Collection entries »
Start of Block

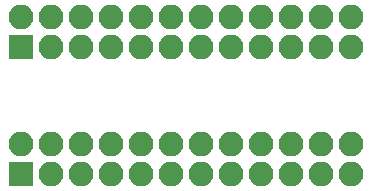
<source format=gts>
G04 #@! TF.FileFunction,Soldermask,Top*
%FSLAX46Y46*%
G04 Gerber Fmt 4.6, Leading zero omitted, Abs format (unit mm)*
G04 Created by KiCad (PCBNEW 4.0.7) date 04/07/18 14:14:12*
%MOMM*%
%LPD*%
G01*
G04 APERTURE LIST*
%ADD10C,0.100000*%
%ADD11R,2.100000X2.100000*%
%ADD12O,2.100000X2.100000*%
G04 APERTURE END LIST*
D10*
D11*
X3302000Y2413000D03*
D12*
X3302000Y4953000D03*
X5842000Y2413000D03*
X5842000Y4953000D03*
X8382000Y2413000D03*
X8382000Y4953000D03*
X10922000Y2413000D03*
X10922000Y4953000D03*
X13462000Y2413000D03*
X13462000Y4953000D03*
X16002000Y2413000D03*
X16002000Y4953000D03*
X18542000Y2413000D03*
X18542000Y4953000D03*
X21082000Y2413000D03*
X21082000Y4953000D03*
X23622000Y2413000D03*
X23622000Y4953000D03*
X26162000Y2413000D03*
X26162000Y4953000D03*
X28702000Y2413000D03*
X28702000Y4953000D03*
X31242000Y2413000D03*
X31242000Y4953000D03*
D11*
X3302000Y13208000D03*
D12*
X3302000Y15748000D03*
X5842000Y13208000D03*
X5842000Y15748000D03*
X8382000Y13208000D03*
X8382000Y15748000D03*
X10922000Y13208000D03*
X10922000Y15748000D03*
X13462000Y13208000D03*
X13462000Y15748000D03*
X16002000Y13208000D03*
X16002000Y15748000D03*
X18542000Y13208000D03*
X18542000Y15748000D03*
X21082000Y13208000D03*
X21082000Y15748000D03*
X23622000Y13208000D03*
X23622000Y15748000D03*
X26162000Y13208000D03*
X26162000Y15748000D03*
X28702000Y13208000D03*
X28702000Y15748000D03*
X31242000Y13208000D03*
X31242000Y15748000D03*
M02*

</source>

End of Block

PROBLEM DESCRIPTION » Please transcribe exactly the lines above from the line that has "X13462000Y4953000D03*" up to and including the line that has "X26162000Y4953000D03*"; no other line belongs in the answer.

RESULT FOR THIS TASK »
X13462000Y4953000D03*
X16002000Y2413000D03*
X16002000Y4953000D03*
X18542000Y2413000D03*
X18542000Y4953000D03*
X21082000Y2413000D03*
X21082000Y4953000D03*
X23622000Y2413000D03*
X23622000Y4953000D03*
X26162000Y2413000D03*
X26162000Y4953000D03*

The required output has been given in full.